> JOB ITEM:
In the entries below, find the line with "samozaposlitvi sploh v" and the line with "O ostalih nebulozah, kot"; give again those lines and every line between them, exactly.
::::::
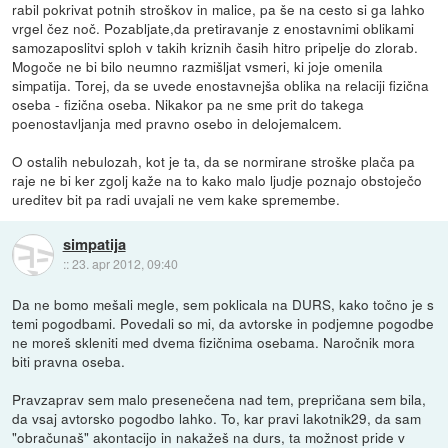
rabil pokrivat potnih stroškov in malice, pa še na cesto si ga lahko
vrgel čez noč. Pozabljate,da pretiravanje z enostavnimi oblikami
samozaposlitvi sploh v takih kriznih časih hitro pripelje do zlorab.
Mogoče ne bi bilo neumno razmišljat vsmeri, ki joje omenila
simpatija. Torej, da se uvede enostavnejša oblika na relaciji fizična
oseba - fizična oseba. Nikakor pa ne sme prit do takega
poenostavljanja med pravno osebo in delojemalcem.
O ostalih nebulozah, kot je ta, da se normirane stroške plača pa
raje ne bi ker zgolj kaže na to kako malo ljudje poznajo obstoječo
ureditev bit pa radi uvajali ne vem kake spremembe.
simpatija
::
23. apr 2012, 09:40
Da ne bomo mešali megle, sem poklicala na DURS, kako točno je s
temi pogodbami. Povedali so mi, da avtorske in podjemne pogodbe
ne moreš skleniti med dvema fizičnima osebama. Naročnik mora
biti pravna oseba.
Pravzaprav sem malo presenečena nad tem, prepričana sem bila,
da vsaj avtorsko pogodbo lahko. To, kar pravi lakotnik29, da sam
"obračunaš" akontacijo in nakažeš na durs, ta možnost pride v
::::::
> OUTPUT OF THE EXERCISE:
samozaposlitvi sploh v takih kriznih časih hitro pripelje do zlorab.
Mogoče ne bi bilo neumno razmišljat vsmeri, ki joje omenila
simpatija. Torej, da se uvede enostavnejša oblika na relaciji fizična
oseba - fizična oseba. Nikakor pa ne sme prit do takega
poenostavljanja med pravno osebo in delojemalcem.
O ostalih nebulozah, kot je ta, da se normirane stroške plača pa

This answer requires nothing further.